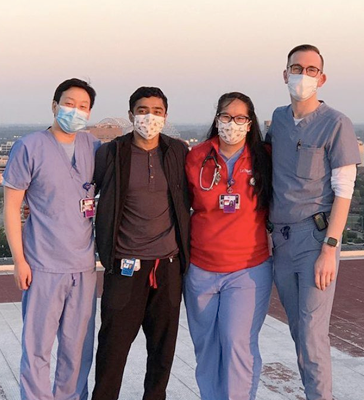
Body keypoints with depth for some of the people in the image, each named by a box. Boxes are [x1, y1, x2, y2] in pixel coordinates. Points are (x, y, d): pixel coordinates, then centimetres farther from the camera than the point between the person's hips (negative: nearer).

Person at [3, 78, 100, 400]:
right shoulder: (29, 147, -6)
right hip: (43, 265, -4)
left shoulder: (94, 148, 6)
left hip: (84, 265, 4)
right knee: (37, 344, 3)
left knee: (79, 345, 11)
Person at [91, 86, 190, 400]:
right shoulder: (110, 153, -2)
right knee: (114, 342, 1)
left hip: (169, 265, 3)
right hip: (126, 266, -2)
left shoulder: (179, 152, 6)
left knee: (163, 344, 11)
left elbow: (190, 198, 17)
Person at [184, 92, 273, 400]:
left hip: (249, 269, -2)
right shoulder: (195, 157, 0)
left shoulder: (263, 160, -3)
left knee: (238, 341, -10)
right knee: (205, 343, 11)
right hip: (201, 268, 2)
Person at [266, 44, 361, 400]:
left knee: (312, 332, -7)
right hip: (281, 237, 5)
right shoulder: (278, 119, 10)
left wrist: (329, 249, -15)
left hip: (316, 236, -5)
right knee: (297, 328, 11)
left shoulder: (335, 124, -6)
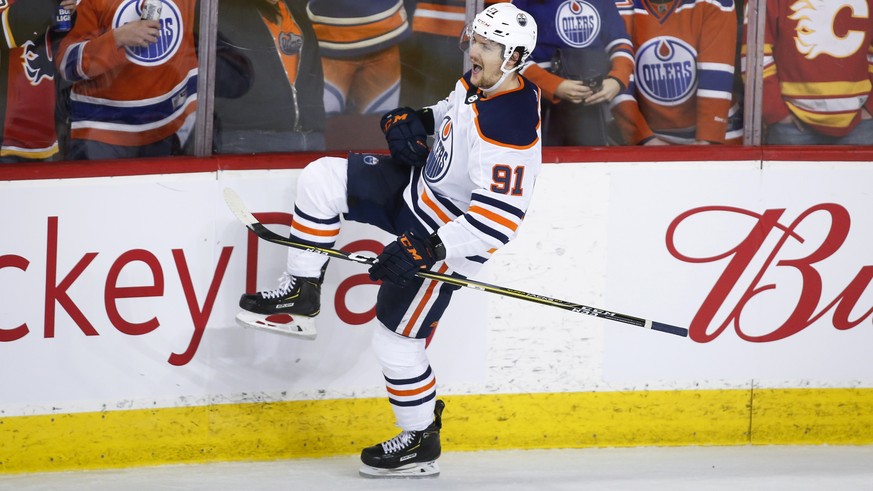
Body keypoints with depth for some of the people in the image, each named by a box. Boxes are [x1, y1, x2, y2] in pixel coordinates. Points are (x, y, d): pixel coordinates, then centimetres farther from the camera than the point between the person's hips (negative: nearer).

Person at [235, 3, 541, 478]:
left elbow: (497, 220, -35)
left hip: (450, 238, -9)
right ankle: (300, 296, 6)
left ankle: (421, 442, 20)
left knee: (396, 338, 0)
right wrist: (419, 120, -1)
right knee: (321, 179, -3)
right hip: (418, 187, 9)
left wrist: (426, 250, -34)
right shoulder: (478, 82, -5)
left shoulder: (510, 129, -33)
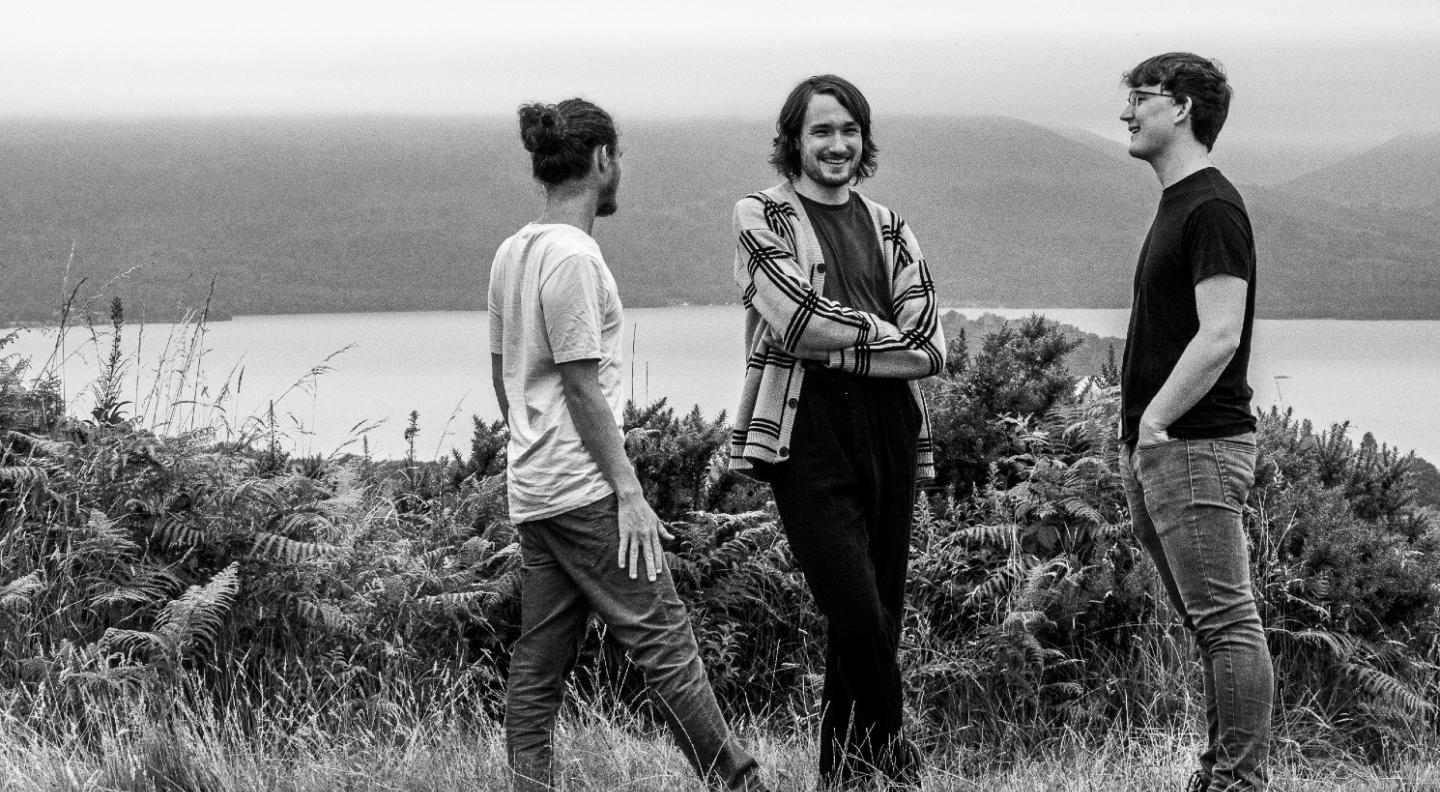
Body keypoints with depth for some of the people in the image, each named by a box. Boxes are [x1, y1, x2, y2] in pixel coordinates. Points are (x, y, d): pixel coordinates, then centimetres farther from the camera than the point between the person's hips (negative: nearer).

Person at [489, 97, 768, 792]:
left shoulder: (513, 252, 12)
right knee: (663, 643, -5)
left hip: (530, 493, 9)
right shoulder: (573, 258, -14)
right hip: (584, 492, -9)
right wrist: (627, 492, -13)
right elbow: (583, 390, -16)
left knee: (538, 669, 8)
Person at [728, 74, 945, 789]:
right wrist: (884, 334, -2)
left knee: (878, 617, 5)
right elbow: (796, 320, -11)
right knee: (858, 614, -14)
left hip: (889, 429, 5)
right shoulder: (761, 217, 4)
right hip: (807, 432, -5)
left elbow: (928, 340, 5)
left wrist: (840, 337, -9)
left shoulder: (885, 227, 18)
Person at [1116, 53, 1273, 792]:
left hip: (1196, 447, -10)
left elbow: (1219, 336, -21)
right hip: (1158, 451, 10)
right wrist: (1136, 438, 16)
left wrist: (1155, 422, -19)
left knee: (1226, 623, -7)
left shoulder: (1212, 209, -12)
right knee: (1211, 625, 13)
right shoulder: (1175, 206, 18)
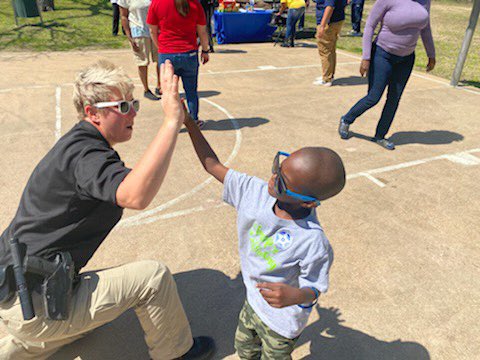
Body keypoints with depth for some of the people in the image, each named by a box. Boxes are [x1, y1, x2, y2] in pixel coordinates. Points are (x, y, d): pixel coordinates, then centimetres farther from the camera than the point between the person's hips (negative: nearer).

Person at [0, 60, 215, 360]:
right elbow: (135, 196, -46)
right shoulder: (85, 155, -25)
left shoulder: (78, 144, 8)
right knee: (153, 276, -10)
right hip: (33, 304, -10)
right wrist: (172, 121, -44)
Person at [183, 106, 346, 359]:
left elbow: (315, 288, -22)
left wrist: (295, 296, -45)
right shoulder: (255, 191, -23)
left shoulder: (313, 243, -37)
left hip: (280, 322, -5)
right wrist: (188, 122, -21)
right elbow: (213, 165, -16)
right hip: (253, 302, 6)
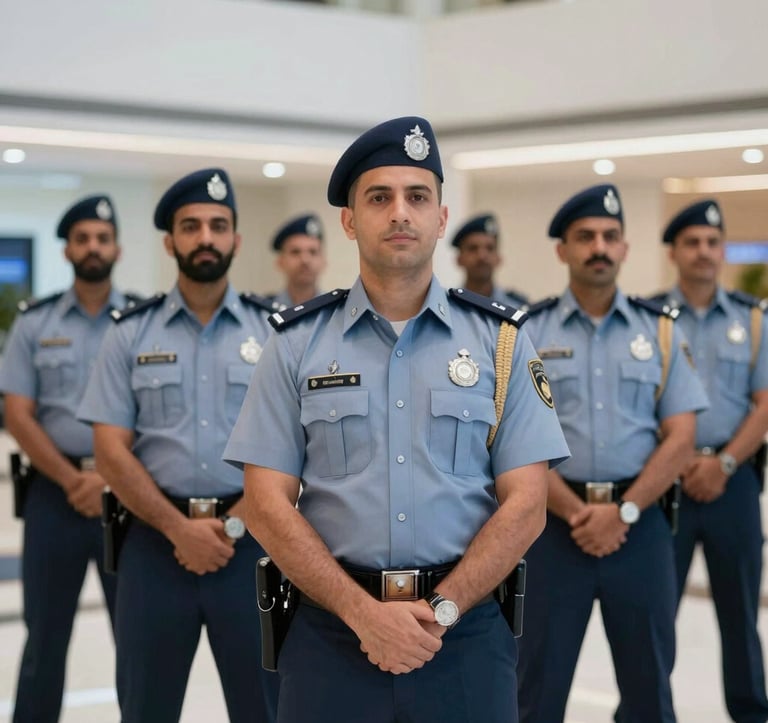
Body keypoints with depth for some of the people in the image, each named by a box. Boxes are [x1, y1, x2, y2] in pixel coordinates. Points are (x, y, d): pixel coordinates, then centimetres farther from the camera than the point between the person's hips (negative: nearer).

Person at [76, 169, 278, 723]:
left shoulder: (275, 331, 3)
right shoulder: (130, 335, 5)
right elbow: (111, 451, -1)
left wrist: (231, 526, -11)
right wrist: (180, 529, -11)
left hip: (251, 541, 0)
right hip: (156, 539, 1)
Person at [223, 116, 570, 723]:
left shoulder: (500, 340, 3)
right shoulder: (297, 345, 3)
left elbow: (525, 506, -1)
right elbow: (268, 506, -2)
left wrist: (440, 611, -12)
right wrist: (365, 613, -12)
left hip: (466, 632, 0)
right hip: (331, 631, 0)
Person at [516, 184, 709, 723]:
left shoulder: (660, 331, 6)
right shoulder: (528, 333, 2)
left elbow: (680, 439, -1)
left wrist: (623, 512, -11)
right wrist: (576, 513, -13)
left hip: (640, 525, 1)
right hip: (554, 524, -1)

* Exercise:
Print exactly the lines above, between the one holding "left knee: (1226, 623, -7)" and the one holding "right shoulder: (1175, 206, 18)", inclusive, and nothing besides.

* Completed task:
left knee: (1226, 623, -7)
left shoulder: (1212, 209, -12)
right knee: (1211, 625, 13)
right shoulder: (1175, 206, 18)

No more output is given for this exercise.